Congratulations to Rob Shaw for winning this week’s Monday Trivia Contest! For the answer, please read below.
Missouri’s Table Rock Lake has been a stopping point for the major tours for decades, with the most recent stop producing Mike McClelland’s seventh B.A.S.S. victory, fourth Elite Series win, and his first since 2008. He compiled 61 pounds 15 ounces of Table Rock bass over four days (nearly a 15 pound 8 ounce average) to claim the crown.
Just under 17 years ago, New Englander Lee Bailey won the Bassmaster Missouri Central Invitational on the Rock, putting together three limits of bass that totaled 47-15, an average just a hair under 16 pounds a day. It marked the sole win of Bailey’s 122 event B.A.S.S. career. He came in 3rd on three occasions, coming closest to winning again in 1999 on the Hudson River when he finished behind winner Woo Daves by a little bit less than 3 pounds.
As we’ve previously described on the Bass Fishing Archives, Bailey had a lengthy professional angling career, notable in part for his partnership with the Foxwoods Casino in his home state of Connecticut. He later moved to the Guntersville, Alabama area.
Unlike McClelland this year, in ’97 Bailey primarily sight-fished his way to victory. Like McClelland, he also used a jerkbait – in his case a clown-colored Smithwick Rogue. Both Bailey and second place finisher Bud Pruitt of Texas fished wacky rigs, a technique that was not yet in vogue but would become a standard presentation in short order.

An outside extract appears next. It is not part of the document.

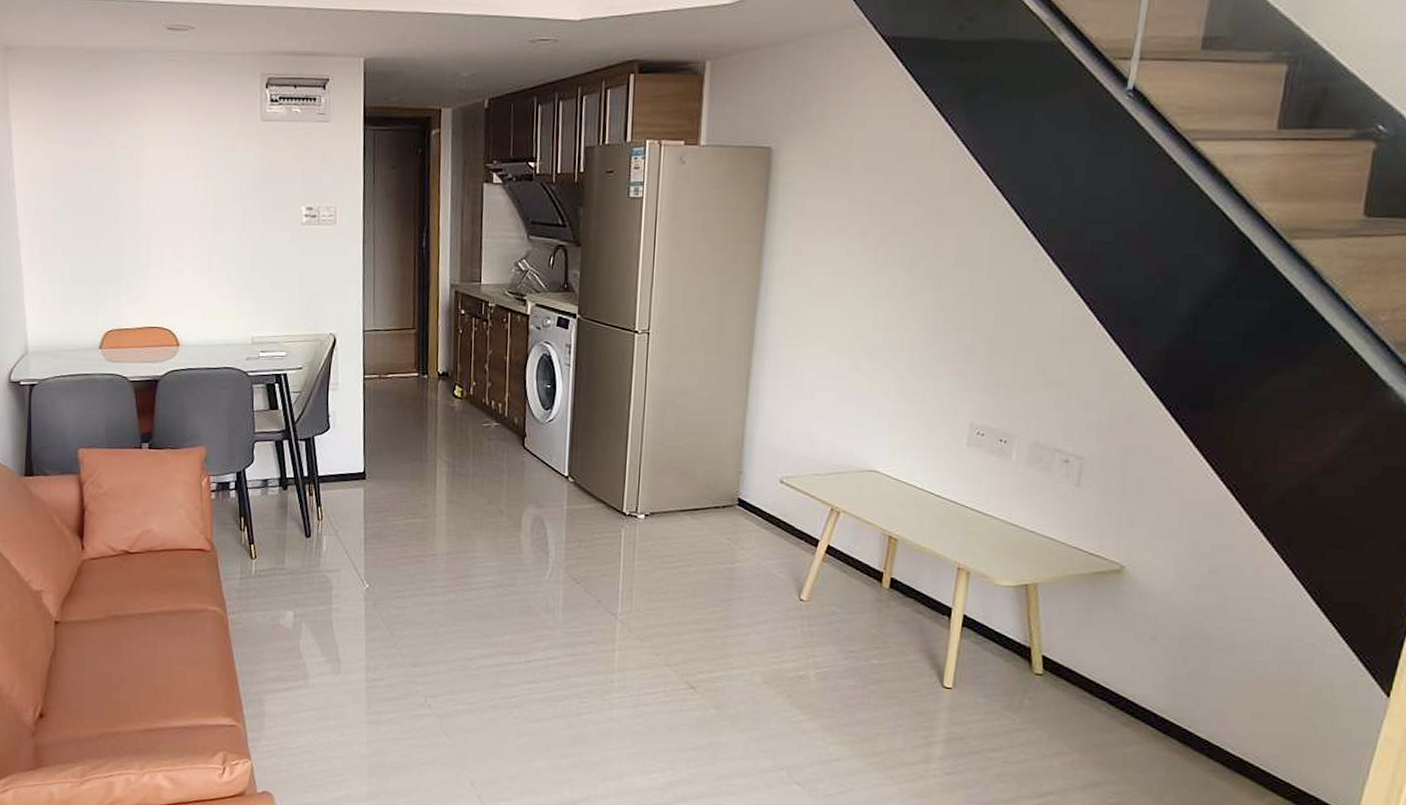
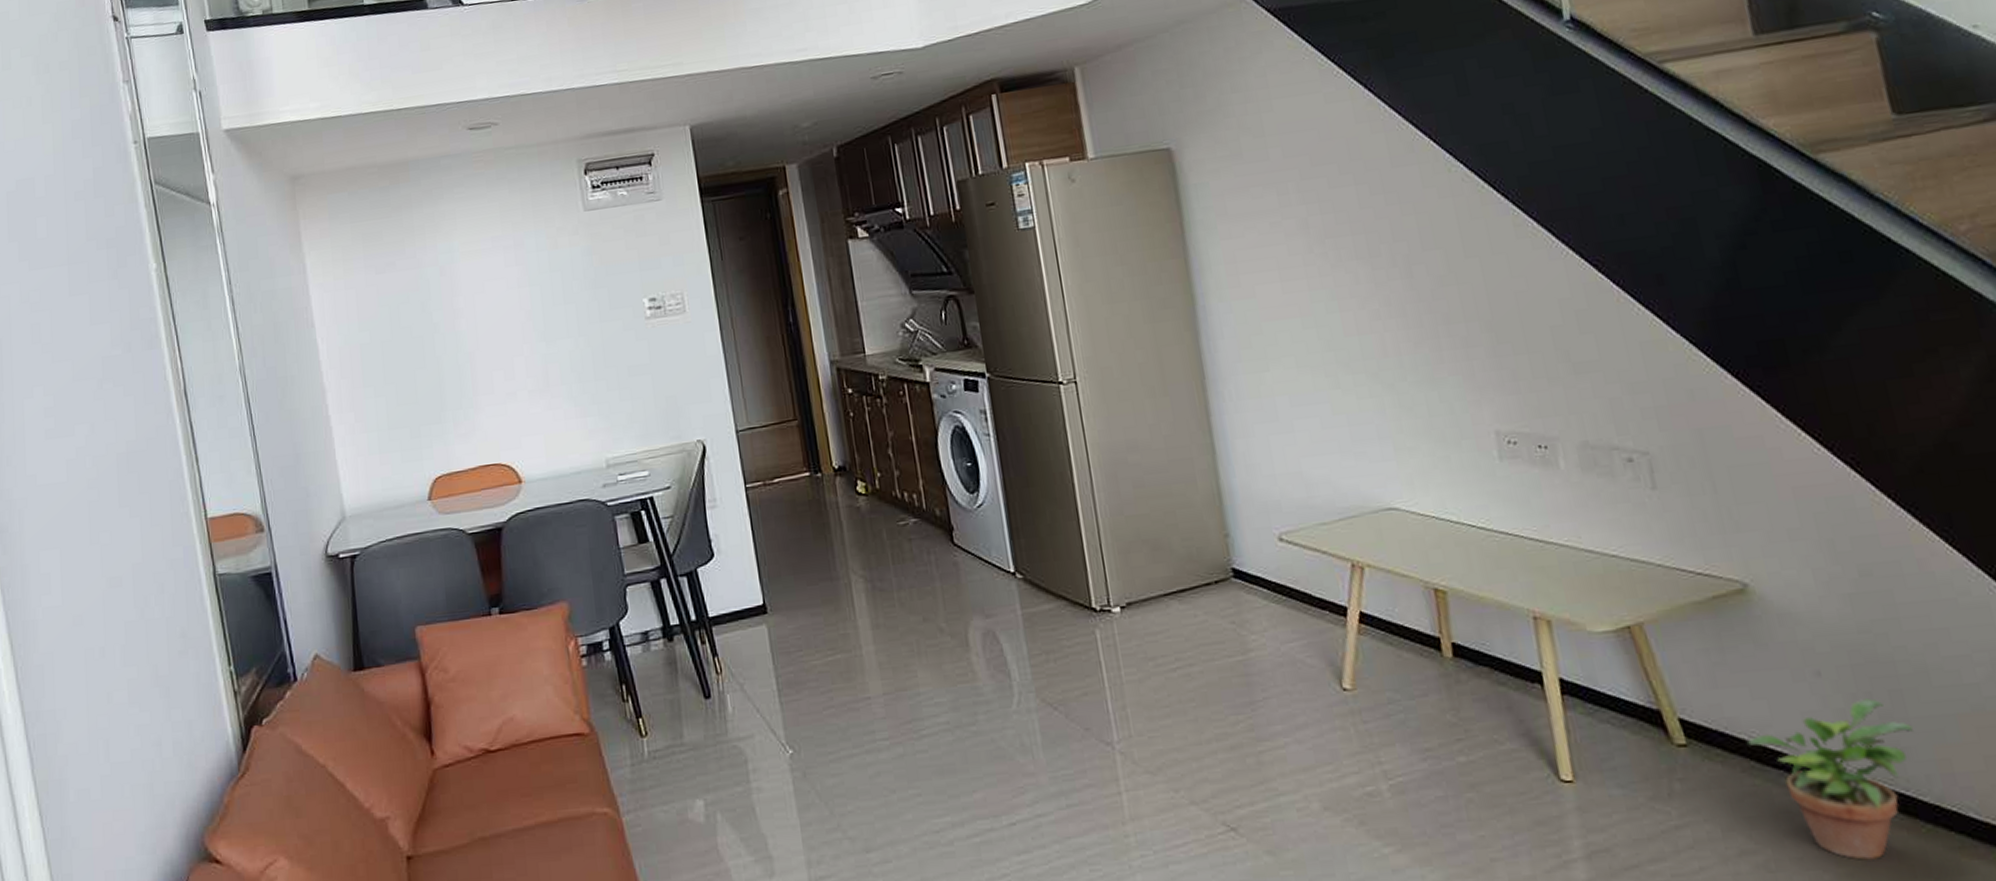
potted plant: none [1087,660,1208,771] -> present [1747,698,1913,860]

To win this week’s trivia contest, answer the following three questions about Bailey and the 1997 Table Rock tournament correctly:
- When professional anglers decided to adopt personal numbers, NASCAR-style, Bailey went a little bit outside the norm. What number did he choose?
- While Pruitt wacky-rigged a V&M Needle Worm, Bailey utilized a small northeastern bait for the same technique. What was it called and who invented it?
- Fifth place finisher Stan Gerzsenyi relied upon three different Yamamoto products, all of which were relatively new at the time. What were they?
Here are the answers:
Lee Bailey, also known as “007,” wacky rigged a clear/gold flake Jersey Rigg to catch most of his bedding Table Rock bass that week. The stubby 3.5” worm was invented by New Jersey angler Jeff Cammerino from New Jersey (of course) to deal with his home state’s highly-pressured bass.
The lure had been profiled in the March 1995 issue of Bassmaster where Cammerino was quoted as stating: “I didn’t want the worm to sink too fast or too slow,” Cammerino reports. “I wanted it to stay in the strike zone as long as possible. The weight of the hook is all you need. As the Jersey Riggs sinks, you reel slowly, twitching it every so often. That makes the worm bend into a U shape. The fact that the lure doesn’t move very far gives the bass more incentive to strike. Unlike a spinnerbait, plug or even a regular plastic worm, it doesn’t move away from the fish.” Bailey put it on a Number 2 Gamakatsu hook and fished it on 6-pound test Stren MagnaThin.
Gerzsenyi finished 5th on three GYCB products that have become staples over the years – the Ika, fished on a Number 1 Sugoi hook, as well as a smoke/silver Senko, which Bassmaster’s Steve Price referred to as “a new 5-inch soft jerkbait.” He likewise rigged it weedless, on a 2/0 Gamakatsu hook.